Geographic Scope – Case Law Examples
- Advanced Marine Enterprises, Inc. v. PRC, Inc., 256 Va. 106, 501 S.E.2d 148 (1998) – the Virginia Supreme Court upheld a non-compete clause preventing former employees of the defendant from “rendering competing services to” or “soliciting any customer” of plaintiff within a 50 mile radius. Despite the defendant company’s global reach with 300 offices, the Court found this restriction reasonable.
- Tradestaff & Co. v. Lee., 2004 WL 1355253 (City of Norfolk Cir. Ct. May 27, 2004) – court upheld a non-compete agreement prohibiting former employees of a construction staffing service from engaging in a business of providing labor personnel to construction companies in Virginia and other states where employer provides labor.
- New River Media Group, Inc. v. Knighton, 245 Va. 367, 368 (Va. 1993) – the court held that a disc jockey who would not engage in business that competed with his employer for a period of 12 months within 60 miles of the broadcast station was valid.
- Blue Ridge Anesthesia & Critical Care, Inc. v. Gidick, 239 Va. 369 (1990) – three year restriction from being employed by or acting on behalf of any competitor providing same or similar services held to be valid.

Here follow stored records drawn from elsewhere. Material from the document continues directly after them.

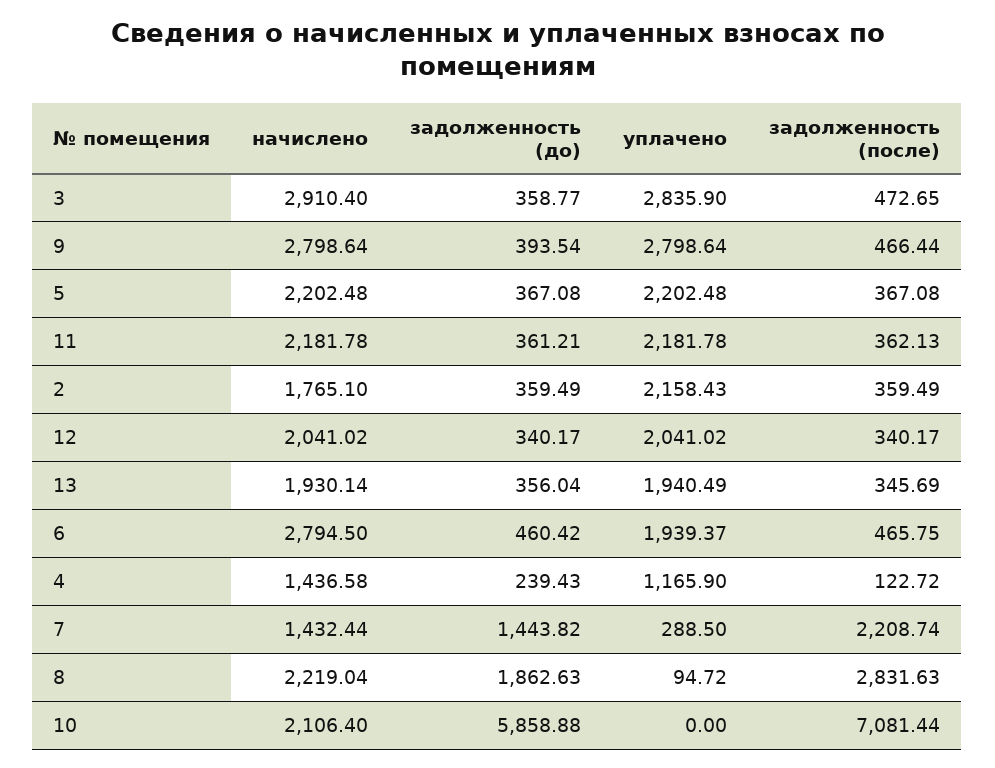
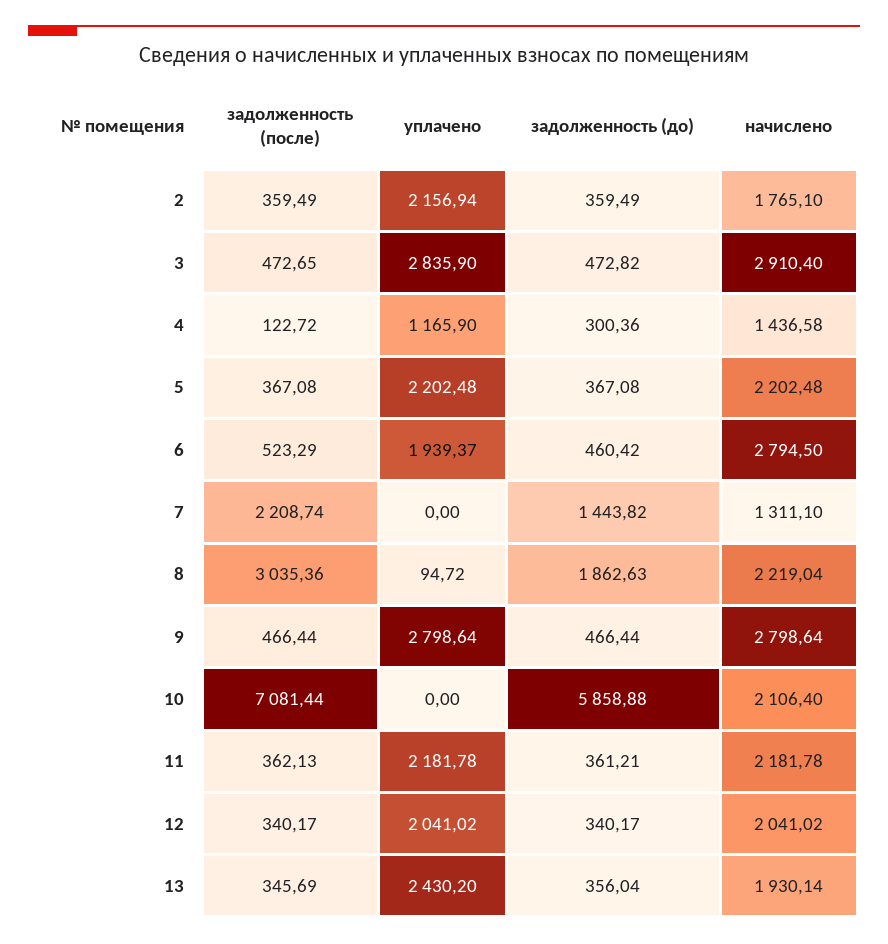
задолженность (до), 3: 358.77 -> 472.82
задолженность (до), 9: 393.54 -> 466.44
уплачено, 2: 2158.43 -> 2156.94
уплачено, 13: 1940.49 -> 2430.2
задолженность (после), 6: 465.75 -> 523.29
задолженность (до), 4: 239.43 -> 300.36
начислено, 7: 1432.44 -> 1311.1
уплачено, 7: 288.5 -> 0
задолженность (после), 8: 2831.63 -> 3035.36

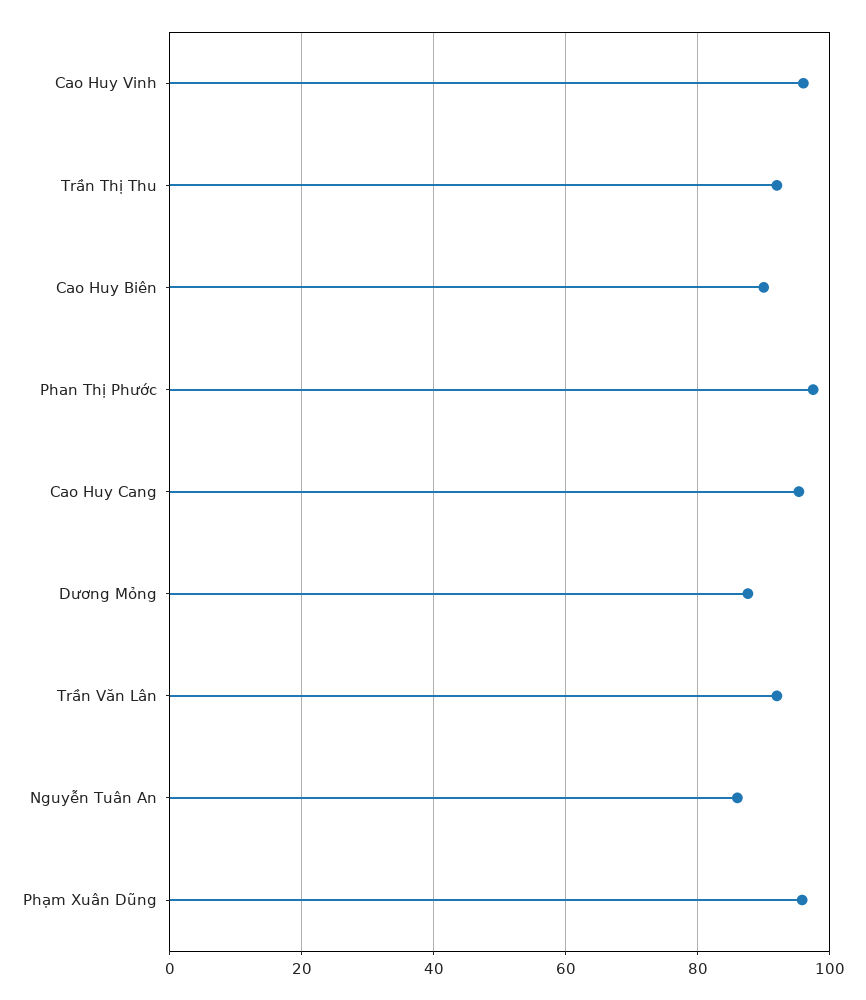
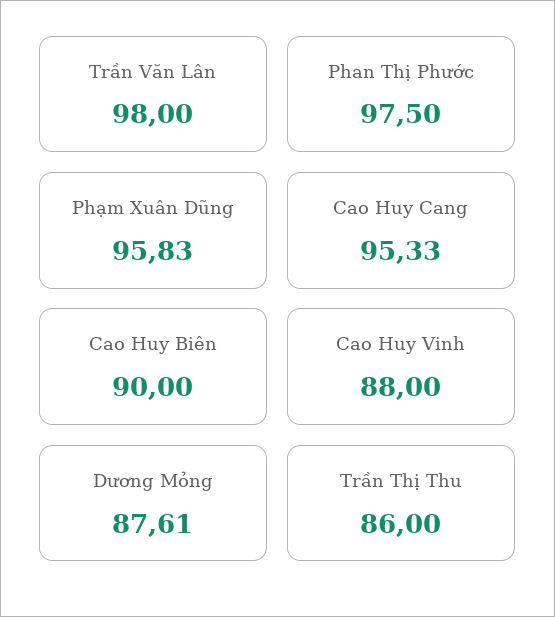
Cao Huy Vinh: 96 -> 88
Trần Thị Thu: 92 -> 86
Trần Văn Lân: 92 -> 98
Nguyễn Tuân An: 86 -> none

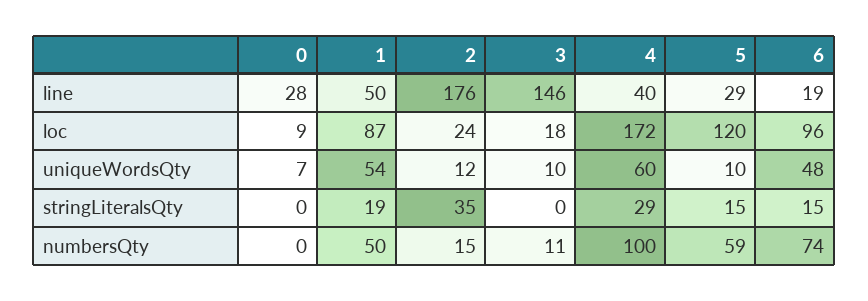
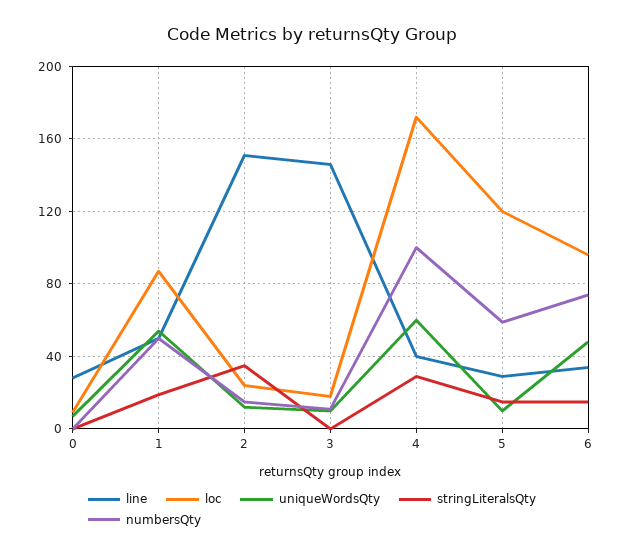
line, 2: 176 -> 150
line, 6: 19 -> 35

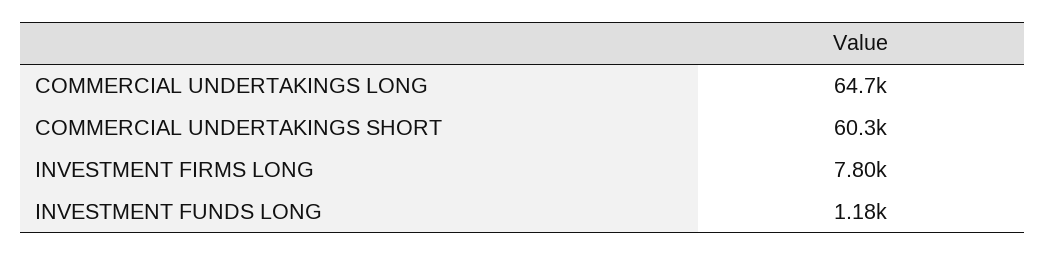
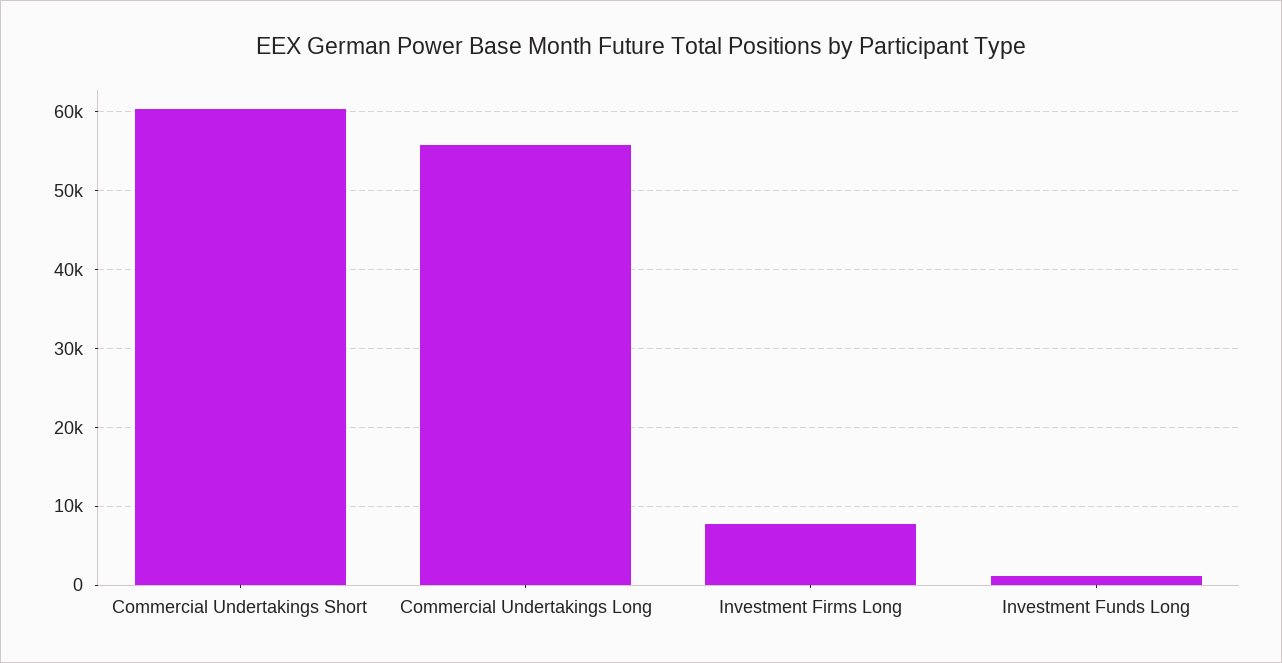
COMMERCIAL UNDERTAKINGS LONG: 64700 -> 56000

The type of activities restricted by the non-compete agreement are carefully scrutinized by the courts. As a general rule of thumb, in order to pass legal muster the restriction must be closely tied to the work that the employee was performing for the employer and not so broad as to bar the employee from pursuing any work in the particular industry.
Case Law Examples
- Modern Environments, Inc. v. Stinnett, 263 Va. 491 (2002) – the court invalidated the restriction because it did not specify what type of activities the employee was prohibited from pursuing.
- Roanoke Eng’g Sales Co. v. Rosenbaum, 223 Va. 548, 553 (1982), the court held that the non-competition covenant was reasonable because the employment restriction was limited to activities similar to business conducted by former employer.
- Blue Ridge Anesthesia & Critical Care, Inc. v. Gidick, 239 Va. 369 (1990), the employer was a medical equipment vendor. The court upheld a provision that prohibited employees from “opening or being employed by or acting on behalf of any competitor of employer which renders the same or similar services.” However, that provision included explicit language allowing employees to “work in the medical industry in some role which would not compete with the business” of the employer. The court noted that “the former employees…are only prohibited ‘from working in the medical industry in some role which would . . . compete with the business’” of the employer.
- Omniplex World Servs. Corp. v. US Investigations Servs., 270 Va. 246, 249 (2005), the court observed that valid provisions prohibit “an employee from engaging in activities that actually or potentially compete with the employee’s former employer”. But a former employee may find new employment with his former employer’s competitor in which he engages exclusively in activities that do not compete with the former employer.